Liebes Forum !
Immer wenn sich Urologen und Chefärzten großer Kliniken treffen kommt über kurz oder lang das Gespräch auf die radikale Prostatektomie – meist nach dem Motto „Wieviele Radikale habt Ihr dieses Jahr schon gemacht ?“ Über Komplikationen hört man nichts. Wahrscheinlich gibt es auch keine - neuen. Die alten ( Impotenz, Inkontinenz, gelegentlich starker transfusionsbedürftiger Blutverlust ) kennen wir – über die Häufigkeit kann nur spekuliert werden. Die veröffentlichten Zahlen stimmen nicht.
Was aber viel schlimmer ist – die Operateure diskutieren nicht über eine intelligente Auswahl der Patienten ( = Indikation ).

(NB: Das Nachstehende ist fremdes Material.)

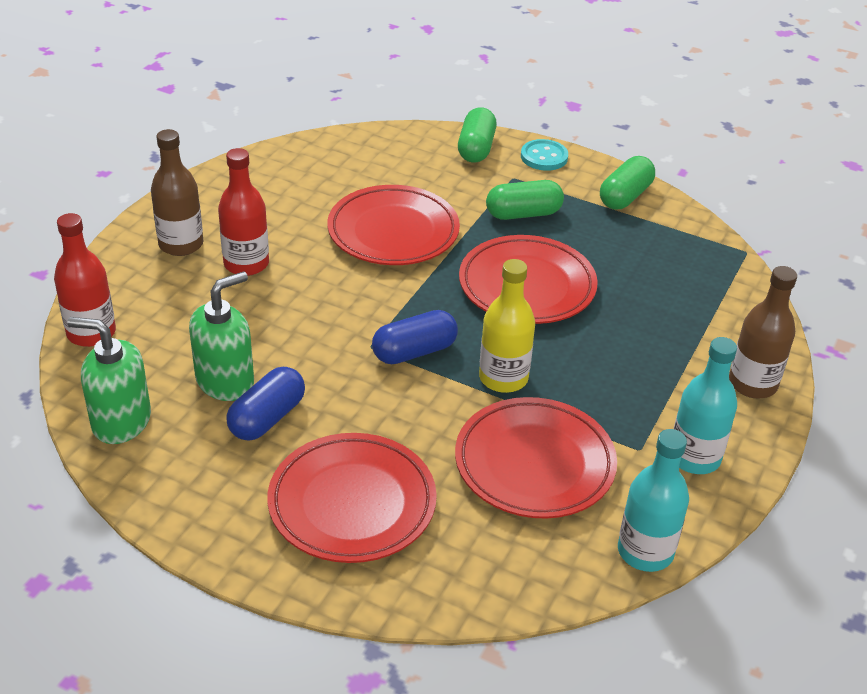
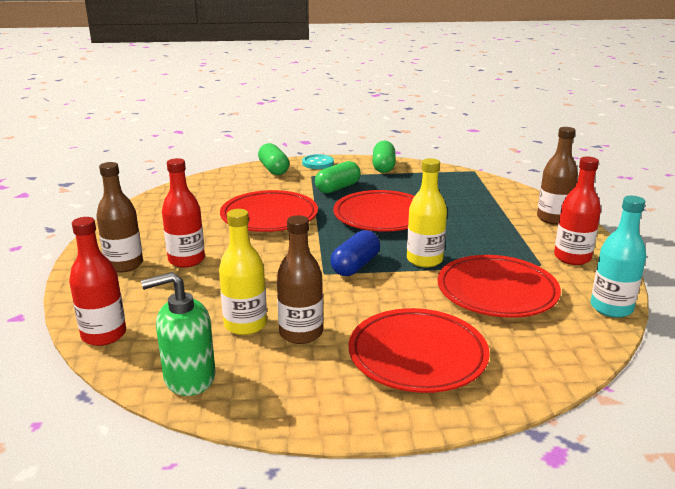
camera: 30 degrees left, 15 degrees down
green soap dispenser [189,271,254,401] -> yellow bottle [219,209,267,335]
blue capsule [226,367,305,441] -> brown bottle [277,215,323,344]
turquoise bottle [674,337,737,474] -> red bottle [554,157,601,265]

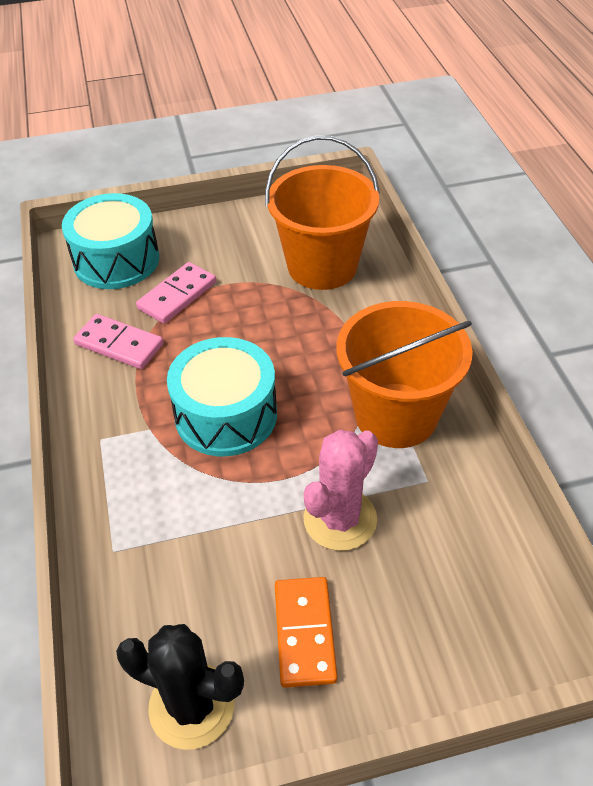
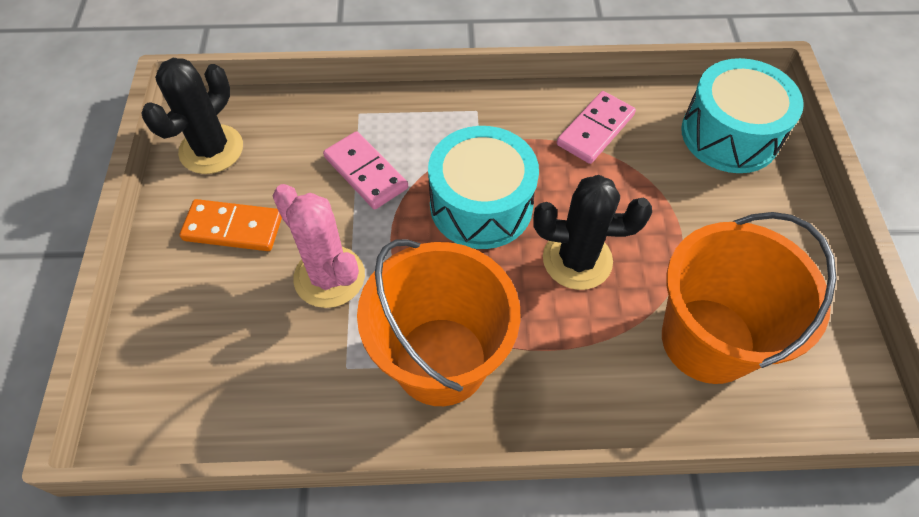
camera: 100 degrees right, 10 degrees up
pink domino [136,262,216,324] -> pink domino moved to [323,131,408,210]
none -> black cactus [533,175,652,290]

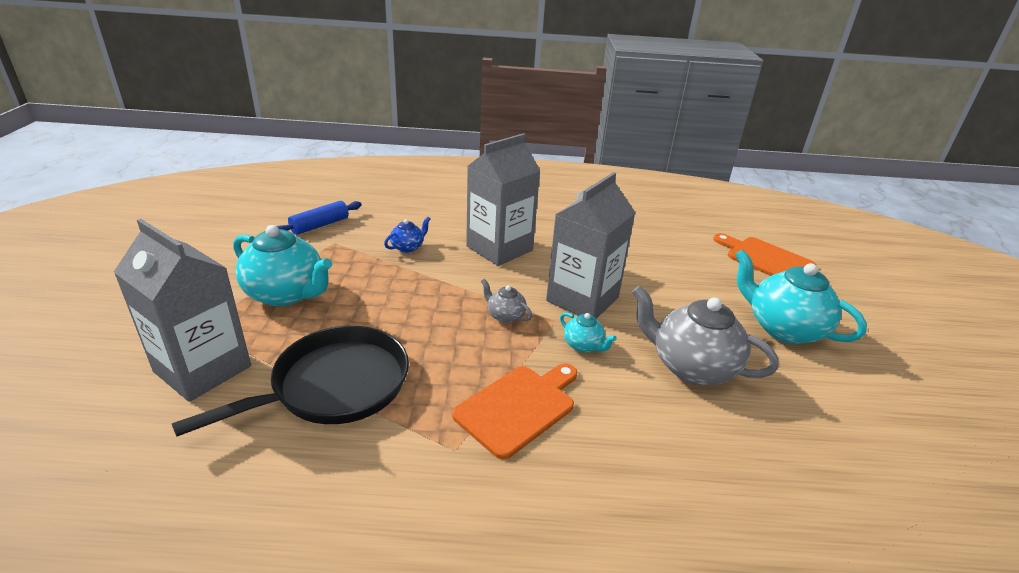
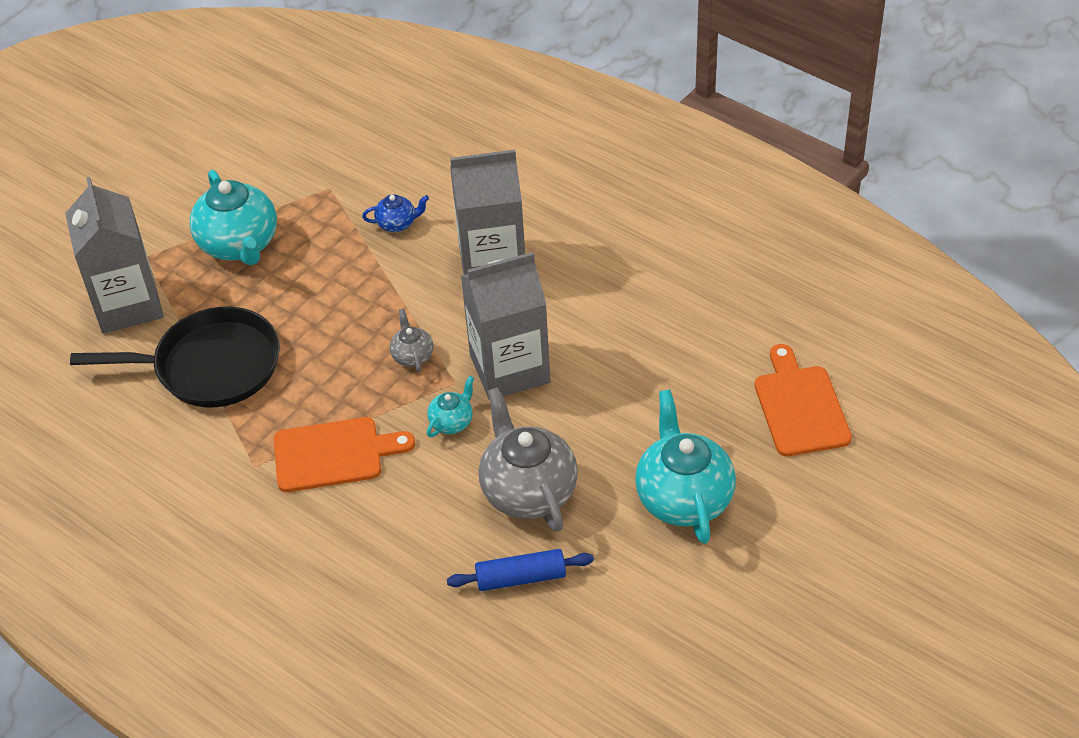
camera: 40 degrees right, 15 degrees up
blue rolling pin [277,201,362,235] -> blue rolling pin moved to [447,549,594,591]
turquoise teapot [560,312,617,352] -> turquoise teapot turned 135 degrees counterclockwise [427,376,474,437]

Jeder versucht auf seine OP – Zahlen zu kommen – ob die Patienten von der OP profitieren scheint leider zweitrangig zu sein.
Es ist unstrittig dass viele Männer ein Prostatakarzinom bekommen aber nur wenige daran sterben. Die Biologie des Prostatakarzinoms ist immer noch nicht genau erforscht – aber es gibt Fortschritte. Neben dem Gleason Score können inzwischen eine ganze Reihe von Zusatzuntersuchungen angefordert werden um die Agressivität des Tumors genauer einzuschätzen.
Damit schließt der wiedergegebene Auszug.